The U.S. Supreme Court said Friday it would hear the appeal of Atlantic Coast Pipeline owners and the Trump administration over the rejection of a permit that would allow the natural gas line to cross the Appalachian Trail.
A U.S. Appeals Court threw out a U.S. Forestry Service permit last year allowing the pipeline to cross the wilderness trail, ruling that the Forest Service did not have the authority to grant the rights-of-way.
Lawsuits have stalled construction on the controversial 600-mile natural gas pipeline planned to run from West Virginia to North Carolina.
A spokesman for the pipeline project said in an email that the Supreme Court’s decision to hear the case is encouraging.

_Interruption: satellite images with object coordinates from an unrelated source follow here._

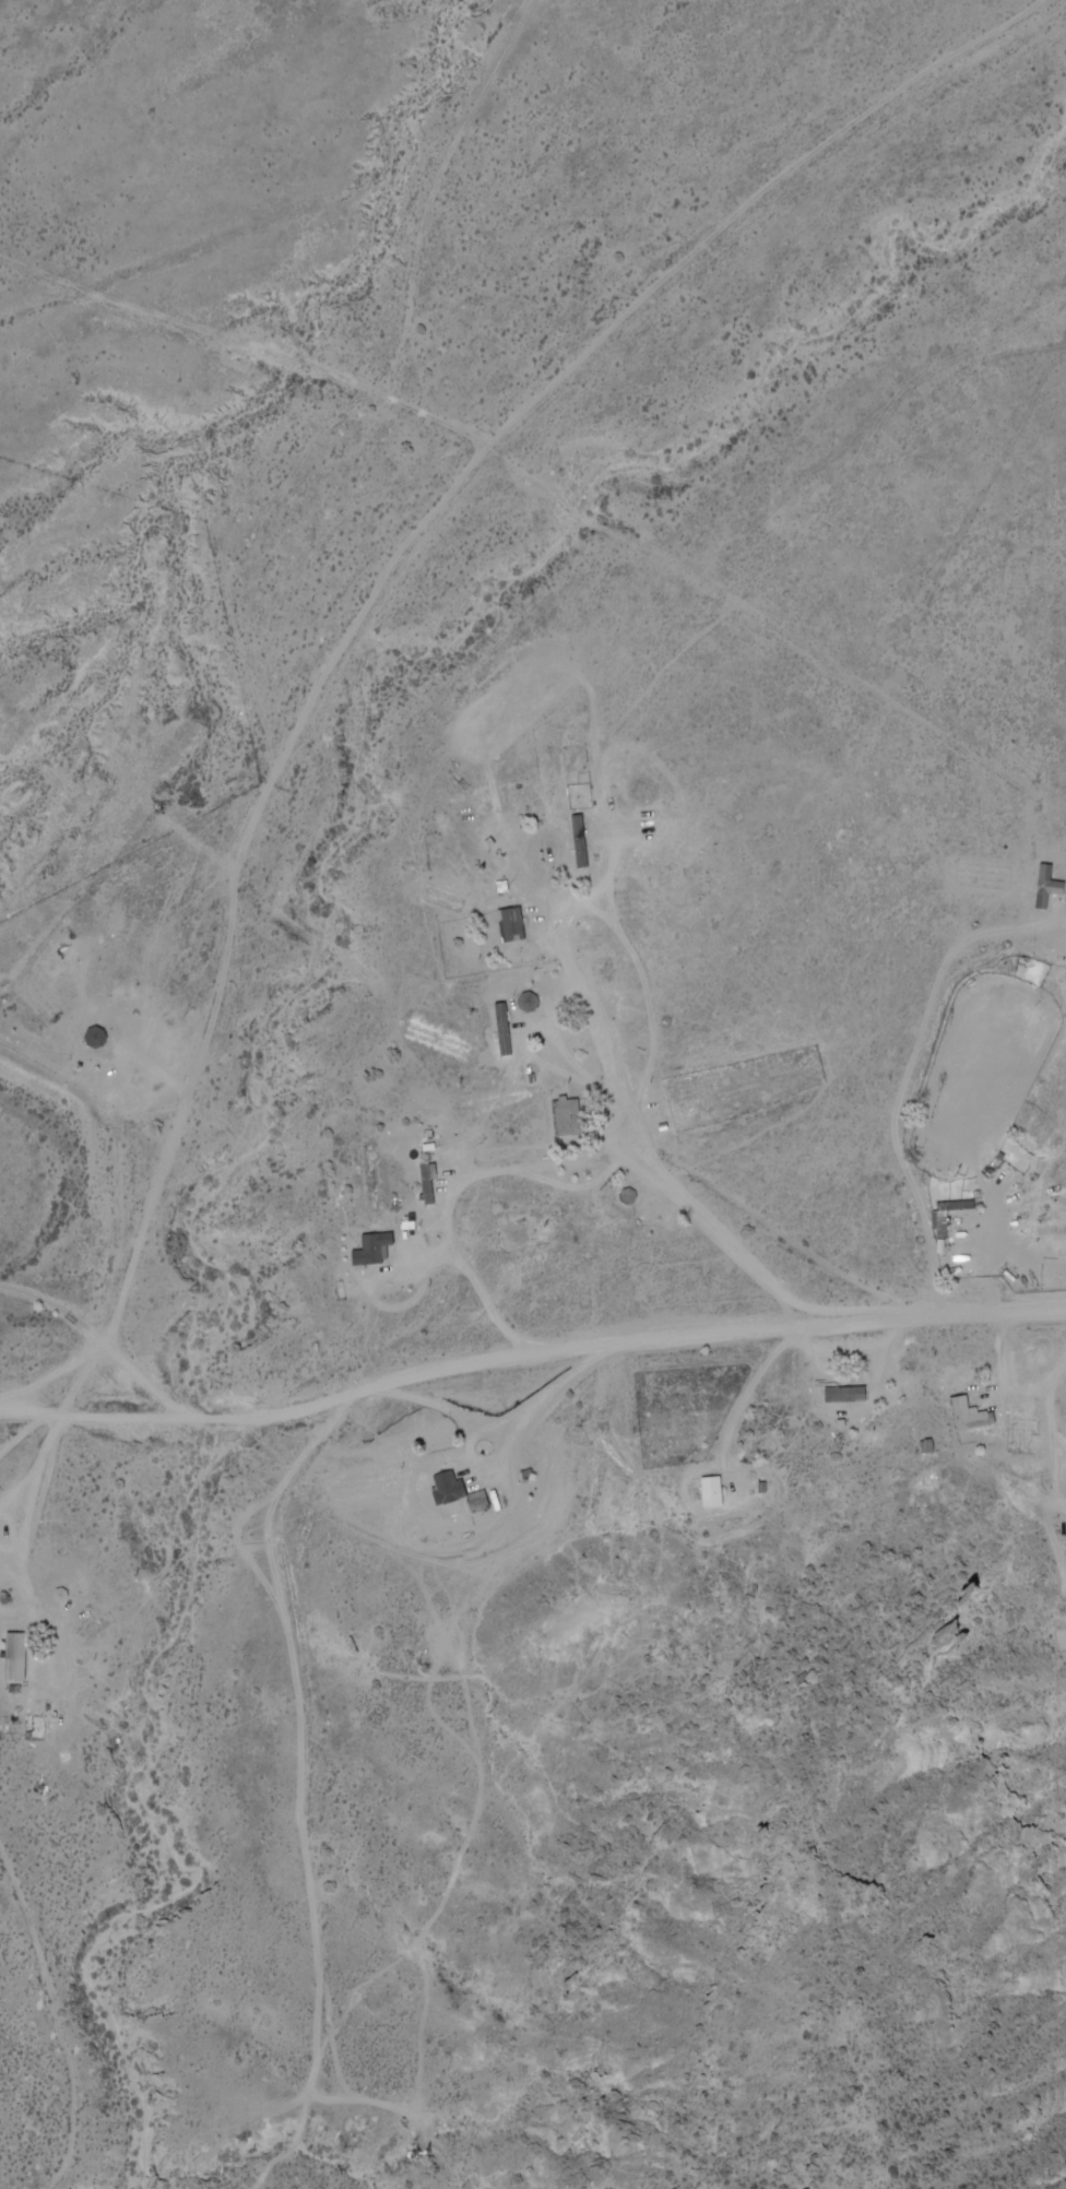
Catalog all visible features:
road: (308, 702)
building: (529, 1002)
building: (417, 1184)
building: (514, 1233)
building: (376, 1248)
road: (532, 1345)
building: (838, 1394)
building: (963, 1413)
building: (448, 1486)
building: (712, 1490)
building: (479, 1500)
building: (16, 1655)

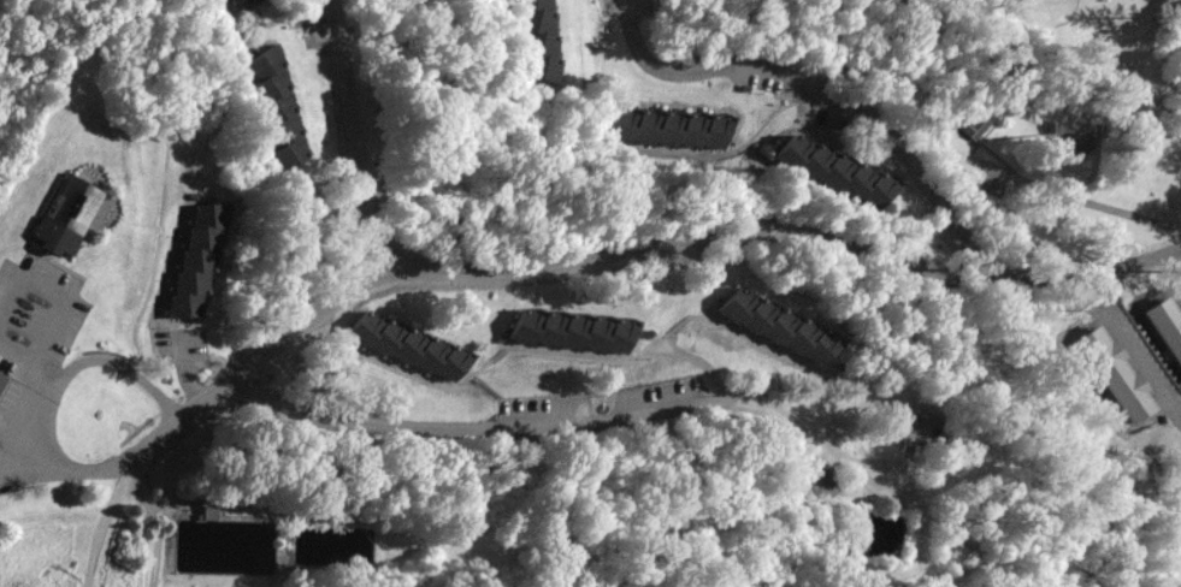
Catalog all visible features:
building: (235, 2)
building: (536, 42)
road: (826, 99)
building: (276, 107)
building: (973, 131)
building: (664, 135)
road: (356, 136)
building: (833, 174)
road: (1072, 204)
building: (66, 217)
road: (660, 247)
building: (198, 257)
road: (58, 295)
building: (779, 326)
parking lot: (33, 328)
building: (571, 332)
building: (407, 350)
road: (17, 356)
road: (181, 373)
building: (2, 381)
road: (38, 391)
road: (49, 415)
road: (618, 416)
building: (915, 428)
road: (23, 434)
road: (256, 502)
road: (56, 517)
road: (103, 518)
road: (153, 525)
storage tank: (224, 545)
storage tank: (331, 547)
building: (957, 555)

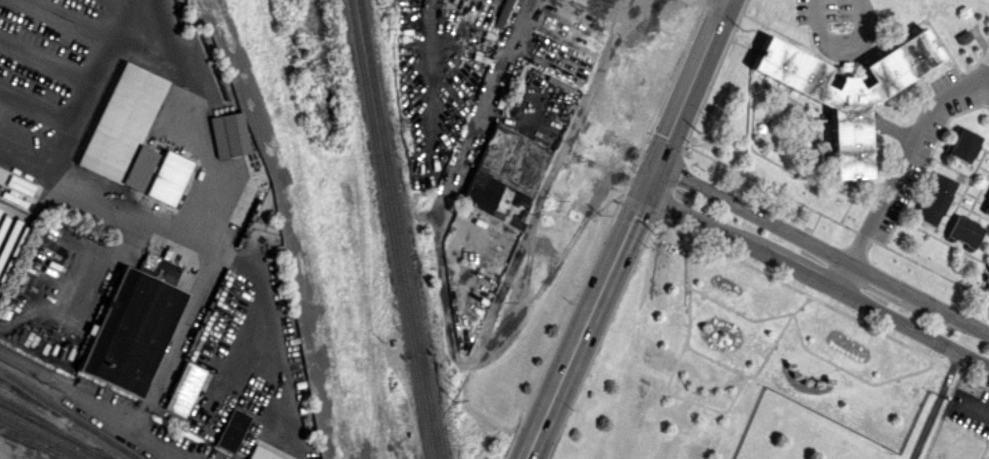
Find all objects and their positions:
road: (717, 2)
building: (501, 13)
road: (821, 20)
road: (854, 32)
road: (689, 80)
road: (91, 83)
building: (844, 91)
road: (486, 101)
road: (194, 119)
building: (124, 127)
building: (228, 134)
building: (962, 145)
traffic signals: (655, 161)
road: (903, 172)
building: (505, 175)
road: (648, 176)
building: (167, 177)
traffic signals: (642, 192)
building: (932, 198)
building: (986, 207)
railway: (390, 229)
railway: (399, 229)
railway: (645, 230)
building: (963, 230)
road: (185, 241)
road: (821, 247)
road: (513, 259)
building: (0, 262)
road: (816, 277)
building: (987, 287)
building: (132, 325)
road: (579, 325)
building: (183, 388)
road: (91, 401)
road: (934, 404)
railway: (69, 414)
road: (979, 416)
building: (231, 429)
railway: (55, 430)
railway: (44, 436)
railway: (34, 441)
railway: (33, 444)
building: (261, 454)
road: (173, 457)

“We are confident in our arguments, and those of the Solicitor General, and are hopeful the Supreme Court will overturn the Fourth Circuit’s decision and uphold the longstanding precedent allowing pipeline crossings of the Appalachian Trail,” Atlantic Coast Pipeline spokesman Aaron Ruby said in an emailed statement.
A ruling for the pipeline will allow construction to resume by late summer next year and finish by late 2021, the email said.
The Sierra Club and the Southern Environmental Law Center, which represented environmental groups in the case, said in a statement they will defend the Appeals Court decision.
“The Atlantic Coast Pipeline is a dangerous, costly and unnecessary project, and we won’t stand by while Duke and Dominion Energy try to force it on our public lands, threatening people’s health, endangered species, iconic landscapes and clean water along the way,” their statement said.
Piedmont Natural Gas and Southern Company Gas are also partners in the pipeline project.
Pipeline opponents in North Carolina have pressured Gov. Roy Cooper’s administration to revoke a permit issued by the state Department of Environmental Quality last year, The News & Observer reported.